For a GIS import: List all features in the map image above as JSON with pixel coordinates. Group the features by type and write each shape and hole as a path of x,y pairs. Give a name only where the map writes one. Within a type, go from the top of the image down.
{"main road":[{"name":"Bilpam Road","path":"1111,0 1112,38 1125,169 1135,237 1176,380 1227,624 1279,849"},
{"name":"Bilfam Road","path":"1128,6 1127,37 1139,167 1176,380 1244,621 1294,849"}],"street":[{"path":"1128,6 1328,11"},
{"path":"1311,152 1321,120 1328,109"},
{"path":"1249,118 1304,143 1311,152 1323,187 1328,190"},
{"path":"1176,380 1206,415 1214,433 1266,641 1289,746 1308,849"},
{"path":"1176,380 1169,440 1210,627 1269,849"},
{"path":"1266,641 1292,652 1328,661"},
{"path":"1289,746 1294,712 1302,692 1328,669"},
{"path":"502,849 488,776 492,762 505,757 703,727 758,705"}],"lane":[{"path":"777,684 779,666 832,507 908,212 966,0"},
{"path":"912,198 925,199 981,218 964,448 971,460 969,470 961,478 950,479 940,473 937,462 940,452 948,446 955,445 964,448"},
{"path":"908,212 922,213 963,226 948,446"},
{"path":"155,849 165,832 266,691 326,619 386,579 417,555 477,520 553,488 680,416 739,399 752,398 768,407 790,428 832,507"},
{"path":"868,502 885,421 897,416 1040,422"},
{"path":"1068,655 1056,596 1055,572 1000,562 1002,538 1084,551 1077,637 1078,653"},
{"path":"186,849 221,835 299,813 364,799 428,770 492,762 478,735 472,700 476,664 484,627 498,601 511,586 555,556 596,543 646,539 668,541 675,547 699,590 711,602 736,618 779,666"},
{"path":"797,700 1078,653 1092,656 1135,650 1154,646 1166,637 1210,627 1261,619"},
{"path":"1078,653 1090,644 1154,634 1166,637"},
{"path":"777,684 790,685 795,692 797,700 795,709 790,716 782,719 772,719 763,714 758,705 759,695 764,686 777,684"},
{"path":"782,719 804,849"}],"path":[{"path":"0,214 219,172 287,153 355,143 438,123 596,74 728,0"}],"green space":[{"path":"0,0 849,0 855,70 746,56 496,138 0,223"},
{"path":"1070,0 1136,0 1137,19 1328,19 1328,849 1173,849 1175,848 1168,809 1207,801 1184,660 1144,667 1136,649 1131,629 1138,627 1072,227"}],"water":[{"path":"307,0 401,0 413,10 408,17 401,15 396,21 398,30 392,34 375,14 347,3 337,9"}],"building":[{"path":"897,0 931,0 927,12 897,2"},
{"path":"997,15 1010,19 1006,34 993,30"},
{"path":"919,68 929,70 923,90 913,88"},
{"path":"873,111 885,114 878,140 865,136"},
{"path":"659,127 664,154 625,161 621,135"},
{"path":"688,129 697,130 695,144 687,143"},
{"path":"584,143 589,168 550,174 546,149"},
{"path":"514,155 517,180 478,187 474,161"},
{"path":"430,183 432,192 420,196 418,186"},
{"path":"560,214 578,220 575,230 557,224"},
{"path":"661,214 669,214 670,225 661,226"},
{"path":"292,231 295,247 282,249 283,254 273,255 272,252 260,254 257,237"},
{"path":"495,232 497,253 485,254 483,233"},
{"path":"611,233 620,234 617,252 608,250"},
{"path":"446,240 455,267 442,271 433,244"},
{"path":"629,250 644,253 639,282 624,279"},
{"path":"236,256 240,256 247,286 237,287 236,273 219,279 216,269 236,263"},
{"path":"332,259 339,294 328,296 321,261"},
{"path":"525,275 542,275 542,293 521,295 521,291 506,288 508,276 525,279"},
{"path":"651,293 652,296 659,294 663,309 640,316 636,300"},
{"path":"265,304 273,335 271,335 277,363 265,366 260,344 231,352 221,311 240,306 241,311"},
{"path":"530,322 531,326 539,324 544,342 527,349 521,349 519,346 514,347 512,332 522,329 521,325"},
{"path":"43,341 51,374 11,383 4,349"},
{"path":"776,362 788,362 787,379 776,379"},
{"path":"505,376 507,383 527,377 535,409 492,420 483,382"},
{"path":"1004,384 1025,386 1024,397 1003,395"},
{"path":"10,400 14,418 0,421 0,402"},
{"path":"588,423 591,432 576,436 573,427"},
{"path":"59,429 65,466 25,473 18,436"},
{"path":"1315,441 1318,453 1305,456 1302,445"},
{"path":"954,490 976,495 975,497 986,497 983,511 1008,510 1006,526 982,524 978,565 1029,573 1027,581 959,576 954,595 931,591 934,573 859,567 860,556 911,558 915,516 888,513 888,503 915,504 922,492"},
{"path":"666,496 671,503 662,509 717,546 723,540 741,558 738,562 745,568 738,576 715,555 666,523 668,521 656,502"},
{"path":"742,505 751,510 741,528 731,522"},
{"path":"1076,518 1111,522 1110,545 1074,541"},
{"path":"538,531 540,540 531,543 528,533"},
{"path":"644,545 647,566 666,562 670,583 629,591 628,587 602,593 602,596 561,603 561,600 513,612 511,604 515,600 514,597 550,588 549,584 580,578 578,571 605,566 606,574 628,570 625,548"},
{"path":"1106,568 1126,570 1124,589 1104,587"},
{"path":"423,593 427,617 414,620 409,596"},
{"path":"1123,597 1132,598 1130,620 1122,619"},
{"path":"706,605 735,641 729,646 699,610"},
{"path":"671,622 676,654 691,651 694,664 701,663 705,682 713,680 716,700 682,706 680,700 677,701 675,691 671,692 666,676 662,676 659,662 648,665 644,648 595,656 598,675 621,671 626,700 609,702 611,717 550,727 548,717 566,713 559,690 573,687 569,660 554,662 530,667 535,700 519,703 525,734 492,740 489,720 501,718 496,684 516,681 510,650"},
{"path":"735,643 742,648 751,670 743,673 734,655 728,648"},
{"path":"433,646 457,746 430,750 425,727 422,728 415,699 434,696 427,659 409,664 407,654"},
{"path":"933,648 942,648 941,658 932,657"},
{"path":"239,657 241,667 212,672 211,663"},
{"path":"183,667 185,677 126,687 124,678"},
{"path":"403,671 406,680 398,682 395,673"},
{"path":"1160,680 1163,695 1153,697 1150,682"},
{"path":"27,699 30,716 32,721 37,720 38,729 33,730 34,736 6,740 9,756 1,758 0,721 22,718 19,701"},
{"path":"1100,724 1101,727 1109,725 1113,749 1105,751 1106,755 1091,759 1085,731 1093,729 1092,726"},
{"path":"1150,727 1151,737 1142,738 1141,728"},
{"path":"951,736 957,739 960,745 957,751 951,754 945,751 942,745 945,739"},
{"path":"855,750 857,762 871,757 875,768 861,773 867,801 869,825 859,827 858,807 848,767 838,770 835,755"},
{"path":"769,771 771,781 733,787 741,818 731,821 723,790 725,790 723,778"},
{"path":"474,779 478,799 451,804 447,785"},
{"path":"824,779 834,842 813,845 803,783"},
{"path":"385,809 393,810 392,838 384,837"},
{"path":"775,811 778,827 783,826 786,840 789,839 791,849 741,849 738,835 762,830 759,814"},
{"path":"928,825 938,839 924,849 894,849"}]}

----------

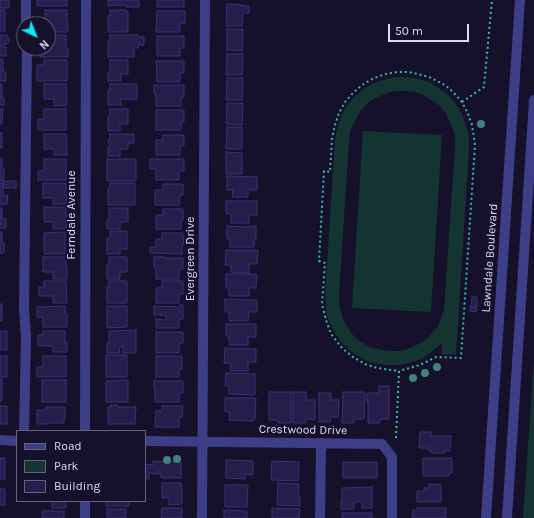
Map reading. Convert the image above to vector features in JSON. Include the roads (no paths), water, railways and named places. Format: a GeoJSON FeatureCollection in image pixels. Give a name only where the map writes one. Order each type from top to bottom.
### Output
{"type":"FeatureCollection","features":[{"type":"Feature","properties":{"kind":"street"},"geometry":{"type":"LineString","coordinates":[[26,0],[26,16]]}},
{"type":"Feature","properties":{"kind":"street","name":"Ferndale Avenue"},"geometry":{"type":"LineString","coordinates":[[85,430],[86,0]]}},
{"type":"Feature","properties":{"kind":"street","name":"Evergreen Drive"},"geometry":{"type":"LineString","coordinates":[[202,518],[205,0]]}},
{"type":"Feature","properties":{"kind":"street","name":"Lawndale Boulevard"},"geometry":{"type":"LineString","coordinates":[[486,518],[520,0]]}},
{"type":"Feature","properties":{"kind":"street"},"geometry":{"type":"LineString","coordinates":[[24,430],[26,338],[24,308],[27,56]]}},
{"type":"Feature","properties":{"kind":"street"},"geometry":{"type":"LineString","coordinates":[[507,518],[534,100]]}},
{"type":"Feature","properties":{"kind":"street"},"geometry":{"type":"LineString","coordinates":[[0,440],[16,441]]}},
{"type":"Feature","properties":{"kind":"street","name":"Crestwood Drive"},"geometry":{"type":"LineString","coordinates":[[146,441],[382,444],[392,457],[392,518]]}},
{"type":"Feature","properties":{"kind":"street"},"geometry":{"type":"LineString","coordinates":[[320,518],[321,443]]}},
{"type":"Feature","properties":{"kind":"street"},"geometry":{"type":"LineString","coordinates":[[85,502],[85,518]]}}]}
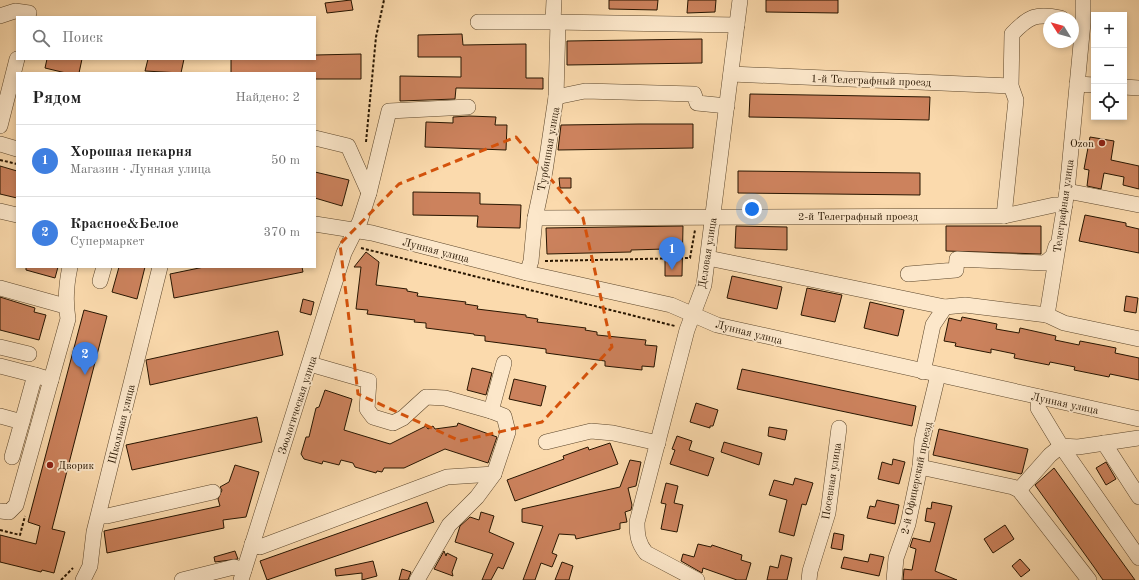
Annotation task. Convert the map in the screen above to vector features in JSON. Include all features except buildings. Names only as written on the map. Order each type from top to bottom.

----------

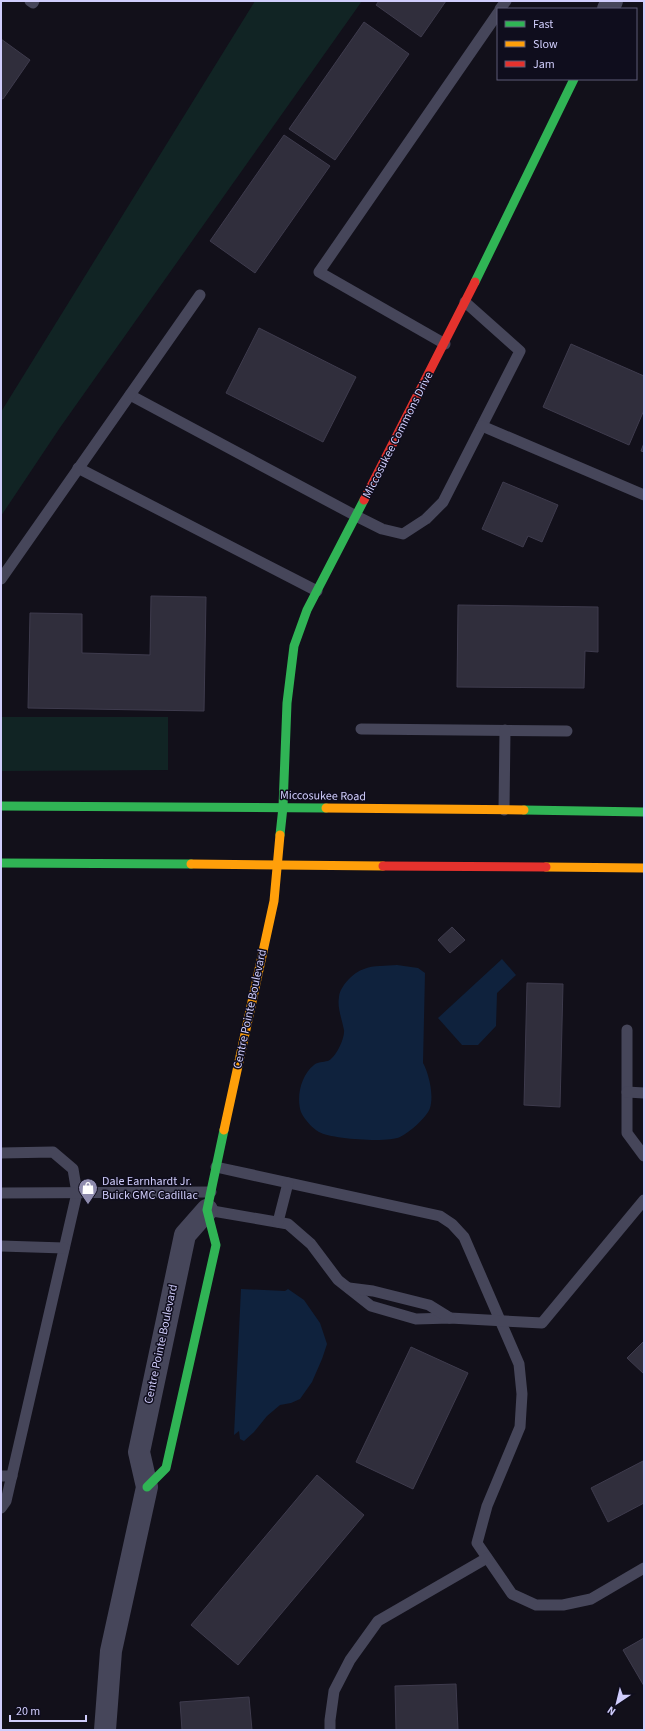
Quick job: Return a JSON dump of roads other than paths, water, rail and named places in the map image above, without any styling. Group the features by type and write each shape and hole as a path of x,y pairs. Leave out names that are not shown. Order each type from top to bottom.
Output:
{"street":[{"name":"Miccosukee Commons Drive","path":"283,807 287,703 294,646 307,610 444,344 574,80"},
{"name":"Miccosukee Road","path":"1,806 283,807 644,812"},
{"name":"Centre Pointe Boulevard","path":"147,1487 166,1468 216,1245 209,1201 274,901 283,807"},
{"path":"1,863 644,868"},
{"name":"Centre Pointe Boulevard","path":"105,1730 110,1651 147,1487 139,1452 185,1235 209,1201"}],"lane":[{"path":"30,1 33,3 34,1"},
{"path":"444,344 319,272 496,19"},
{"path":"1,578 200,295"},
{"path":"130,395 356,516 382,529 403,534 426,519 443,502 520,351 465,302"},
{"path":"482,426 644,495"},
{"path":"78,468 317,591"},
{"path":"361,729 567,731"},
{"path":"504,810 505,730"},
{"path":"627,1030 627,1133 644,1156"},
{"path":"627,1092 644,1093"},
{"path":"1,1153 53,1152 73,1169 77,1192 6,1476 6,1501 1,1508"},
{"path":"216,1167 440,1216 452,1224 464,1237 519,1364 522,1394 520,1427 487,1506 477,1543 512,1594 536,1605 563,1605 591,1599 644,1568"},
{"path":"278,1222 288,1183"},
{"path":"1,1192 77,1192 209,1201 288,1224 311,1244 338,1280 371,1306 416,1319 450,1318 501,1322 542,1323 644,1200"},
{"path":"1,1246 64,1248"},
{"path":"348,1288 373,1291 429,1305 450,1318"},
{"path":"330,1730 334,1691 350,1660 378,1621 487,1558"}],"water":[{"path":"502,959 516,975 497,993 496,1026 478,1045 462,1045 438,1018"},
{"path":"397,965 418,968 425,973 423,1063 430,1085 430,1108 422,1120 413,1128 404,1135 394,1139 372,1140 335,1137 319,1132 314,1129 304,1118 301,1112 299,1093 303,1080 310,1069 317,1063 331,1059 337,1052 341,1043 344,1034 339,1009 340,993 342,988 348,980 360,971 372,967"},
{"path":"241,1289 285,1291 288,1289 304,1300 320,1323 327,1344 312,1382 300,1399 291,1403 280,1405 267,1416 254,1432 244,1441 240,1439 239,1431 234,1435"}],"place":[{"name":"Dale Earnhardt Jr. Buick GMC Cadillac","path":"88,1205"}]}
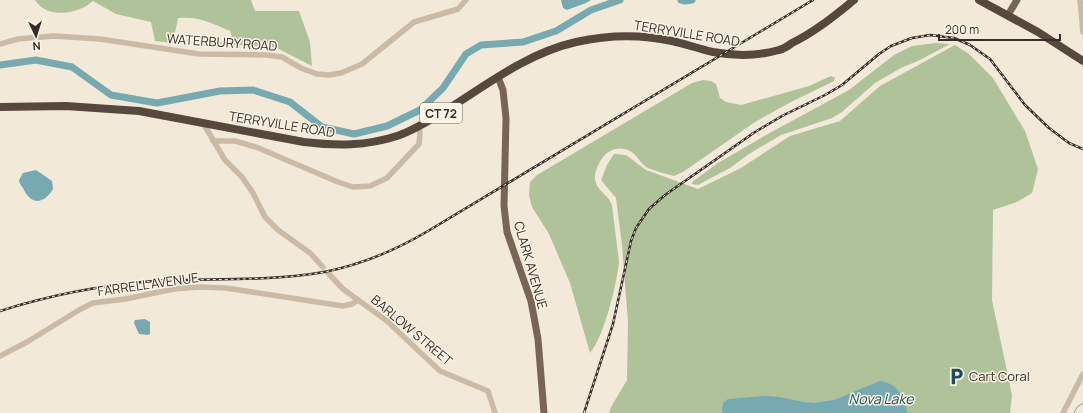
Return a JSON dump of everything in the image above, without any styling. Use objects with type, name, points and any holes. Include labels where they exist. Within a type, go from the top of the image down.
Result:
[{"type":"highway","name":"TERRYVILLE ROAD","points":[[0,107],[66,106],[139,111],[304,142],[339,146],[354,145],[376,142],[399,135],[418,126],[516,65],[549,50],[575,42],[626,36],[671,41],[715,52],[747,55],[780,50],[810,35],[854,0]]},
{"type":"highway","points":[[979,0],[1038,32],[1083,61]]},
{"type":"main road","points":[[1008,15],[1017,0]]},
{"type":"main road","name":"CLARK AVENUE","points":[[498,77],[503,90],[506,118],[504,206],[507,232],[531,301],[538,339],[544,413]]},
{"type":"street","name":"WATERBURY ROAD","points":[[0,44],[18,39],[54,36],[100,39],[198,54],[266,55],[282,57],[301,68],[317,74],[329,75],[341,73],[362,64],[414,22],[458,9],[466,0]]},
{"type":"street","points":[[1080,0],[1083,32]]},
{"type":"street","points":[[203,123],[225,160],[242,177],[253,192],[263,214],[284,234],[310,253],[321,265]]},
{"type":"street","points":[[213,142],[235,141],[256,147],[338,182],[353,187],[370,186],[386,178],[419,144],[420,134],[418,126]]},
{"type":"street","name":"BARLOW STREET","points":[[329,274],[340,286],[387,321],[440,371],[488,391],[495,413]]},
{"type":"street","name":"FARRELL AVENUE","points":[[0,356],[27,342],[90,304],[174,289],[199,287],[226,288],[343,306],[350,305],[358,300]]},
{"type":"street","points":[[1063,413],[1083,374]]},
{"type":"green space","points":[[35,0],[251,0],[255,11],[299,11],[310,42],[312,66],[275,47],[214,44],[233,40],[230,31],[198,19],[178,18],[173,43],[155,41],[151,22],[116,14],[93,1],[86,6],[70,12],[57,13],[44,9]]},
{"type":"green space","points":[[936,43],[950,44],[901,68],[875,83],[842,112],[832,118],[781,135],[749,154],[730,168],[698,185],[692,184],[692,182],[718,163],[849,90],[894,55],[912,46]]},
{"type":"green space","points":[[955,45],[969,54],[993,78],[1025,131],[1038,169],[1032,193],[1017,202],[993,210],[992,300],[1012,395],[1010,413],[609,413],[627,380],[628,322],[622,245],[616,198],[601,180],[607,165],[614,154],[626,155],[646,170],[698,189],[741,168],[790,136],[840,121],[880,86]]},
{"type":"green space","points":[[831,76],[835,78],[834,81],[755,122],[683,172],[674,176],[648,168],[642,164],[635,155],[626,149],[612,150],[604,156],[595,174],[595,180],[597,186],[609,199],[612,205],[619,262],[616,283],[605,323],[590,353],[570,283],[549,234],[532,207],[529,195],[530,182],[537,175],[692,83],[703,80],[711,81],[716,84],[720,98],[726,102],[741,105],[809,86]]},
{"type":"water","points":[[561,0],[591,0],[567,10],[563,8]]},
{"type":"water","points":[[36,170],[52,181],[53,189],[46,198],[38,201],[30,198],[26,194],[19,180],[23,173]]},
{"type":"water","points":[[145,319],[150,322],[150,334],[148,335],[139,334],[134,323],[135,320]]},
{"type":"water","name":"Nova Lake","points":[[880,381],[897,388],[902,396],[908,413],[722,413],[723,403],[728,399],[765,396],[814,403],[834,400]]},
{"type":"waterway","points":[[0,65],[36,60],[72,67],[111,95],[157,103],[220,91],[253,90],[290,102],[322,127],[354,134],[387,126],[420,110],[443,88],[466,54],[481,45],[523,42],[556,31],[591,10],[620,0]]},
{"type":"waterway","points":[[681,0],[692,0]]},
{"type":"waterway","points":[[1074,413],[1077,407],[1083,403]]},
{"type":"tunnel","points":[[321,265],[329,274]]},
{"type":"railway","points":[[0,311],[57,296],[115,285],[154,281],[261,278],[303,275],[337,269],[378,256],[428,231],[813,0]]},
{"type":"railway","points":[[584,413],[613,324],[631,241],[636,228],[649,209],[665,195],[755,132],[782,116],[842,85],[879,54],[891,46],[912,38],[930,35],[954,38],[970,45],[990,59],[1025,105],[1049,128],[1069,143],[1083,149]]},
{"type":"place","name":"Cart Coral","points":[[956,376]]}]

----------

BRIEF:
Your task is to copy each line from the material above that includes the word "Return".

FINISHED TASK:
Quick job: Return a JSON dump of roads other than paths, water, rail and named places in the map image above, without any styling. Group the features by type and write each shape and hole as a path of x,y pairs. Leave out names that are not shown. Order each type from top to bottom.
Return a JSON dump of everything in the image above, without any styling. Use objects with type, name, points and any holes. Include labels where they exist. Within a type, go from the top of the image down.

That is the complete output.